Thursday, February 27, 2025

A Schizoaffective's Quest to Find Frida Kahlo


My husband Tom and I went to see a play about the legendary Mexican painter Frida Kahlo. I want to discuss how the play affected me as someone with a chronic illness and as someone with a disability.

When Kahlo was 19, she suffered a terrible accident while riding a bus. A handrail pierced through her hip, fracturing her pelvis and spine. She had to stay in a hospital for several weeks, wore a full body cast, and was prescribed several months of bed rest. She started painting to ease the mental and physical pain. (fridakahlo.org) Her most famous works are self-portraits (in fact, the play is called Frida: A Self Portrait) that often depict her feeling broken. “I am not sick. I am broken. But I am happy to be alive as long as I can paint,” she said.

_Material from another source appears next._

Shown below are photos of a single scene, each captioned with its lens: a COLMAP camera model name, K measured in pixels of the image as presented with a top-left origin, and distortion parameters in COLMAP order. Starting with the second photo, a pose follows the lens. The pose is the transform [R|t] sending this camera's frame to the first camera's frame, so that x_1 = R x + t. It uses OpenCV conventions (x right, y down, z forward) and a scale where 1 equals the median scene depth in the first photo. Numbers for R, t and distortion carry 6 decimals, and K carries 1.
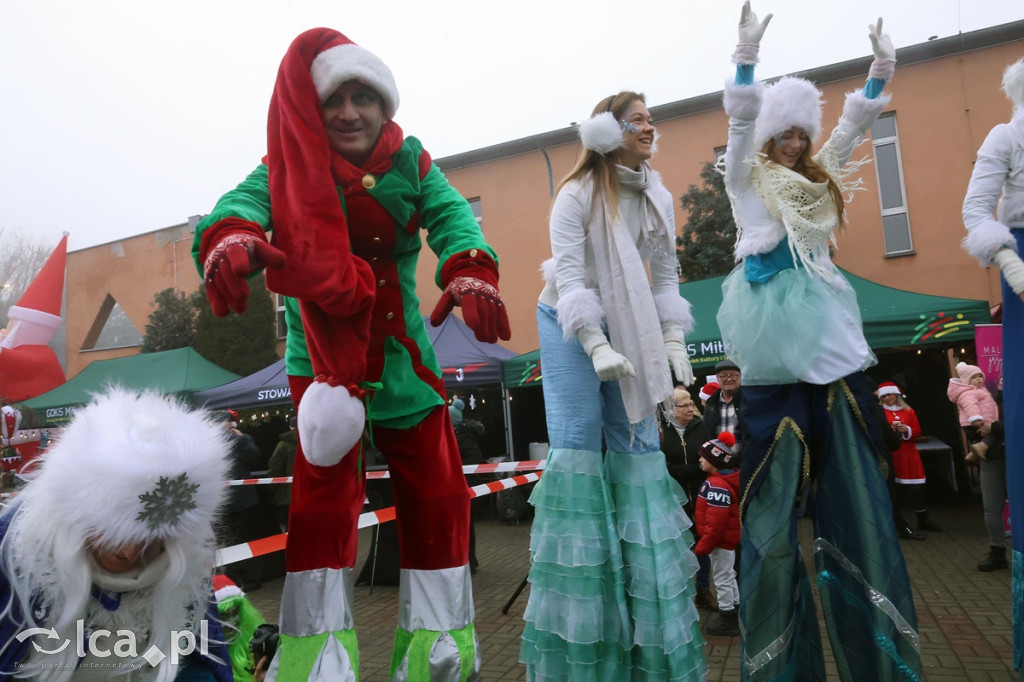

I was 19 when I had my first psychotic break with reality, and was diagnosed with schizophrenia, later to be diagnosed with schizoaffective disorder. My break happened while I was a student at The Rhode Island School of Design (RISD). After the episode I transferred to The School of the Art Institute of Chicago (SAIC) both to be closer to home and because it was a better fit for me artistically and academically. I received a merit scholarship to SAIC. I often wonder what would have happened if I had gone to SAIC right out of high school instead of RISD. Would I have had a psychotic break? At any rate, I was a Girl, Interrupted (as author Susanna Kaysen so aptly named her best-selling memoir of madness in 1993). My life changed drastically from what I thought it would be. Frida Kahlo was a girl interrupted, too.

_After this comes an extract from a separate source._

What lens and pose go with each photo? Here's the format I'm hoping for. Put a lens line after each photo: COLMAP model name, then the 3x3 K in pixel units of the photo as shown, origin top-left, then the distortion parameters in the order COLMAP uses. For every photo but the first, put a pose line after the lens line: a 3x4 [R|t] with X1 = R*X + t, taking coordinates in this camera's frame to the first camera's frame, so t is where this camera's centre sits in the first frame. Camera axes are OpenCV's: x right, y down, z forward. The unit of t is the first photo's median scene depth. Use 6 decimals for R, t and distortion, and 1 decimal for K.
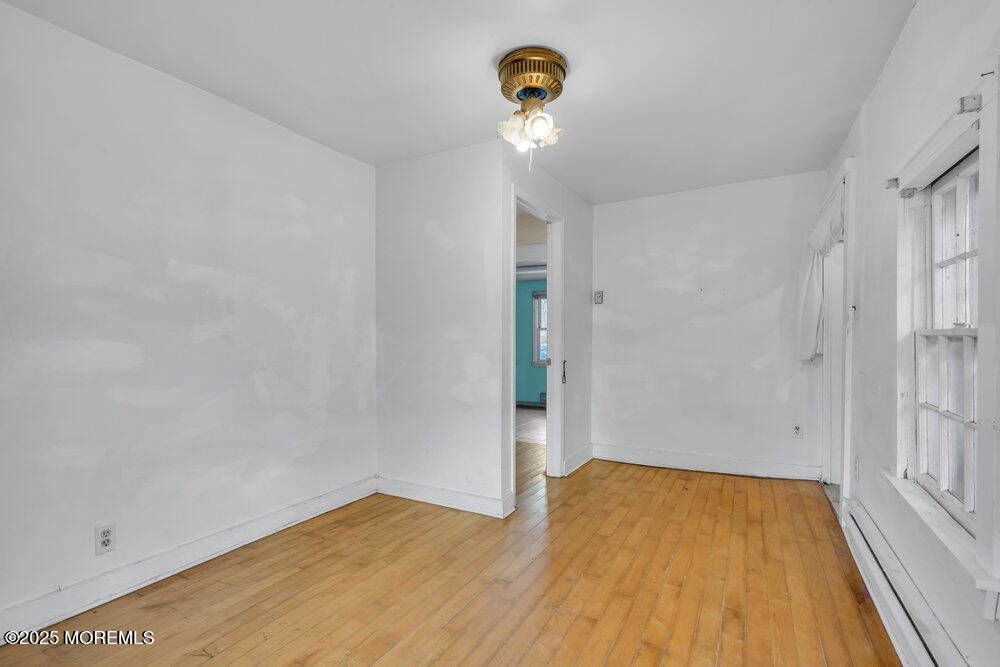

A lot of broken people find solace in Frida Kahlo. Vanessa Severo, the solo actress in the one-woman play she wrote certainly does. “I used to think I was the strangest person in the world, but then I thought there are so many people in the world, there must be someone just like me who feels bizarre and flawed in the same ways I do. I would imagine her, and imagine that she must be out there thinking of me too. Well, I hope that if you are out there and read this and know that, yes, it's true I'm here, and I'm just as strange as you,” Severo said in the play, performed at The Writers Theatre in Glencoe, a suburb north of Chicago. Severo admitted toward the end of the play that she’d recently found out this quote may not actually be Kahlo’s.

She said earlier in the play that the quote compelled her to get on a plane and fly to Mexico City to Frida Kahlo’s Blue House, or La Casa Azul. That’s how she began her quest to find Frida Kahlo. And I think I may have begun my own quest to find Frida Kahlo with Frida: A Self Portrait.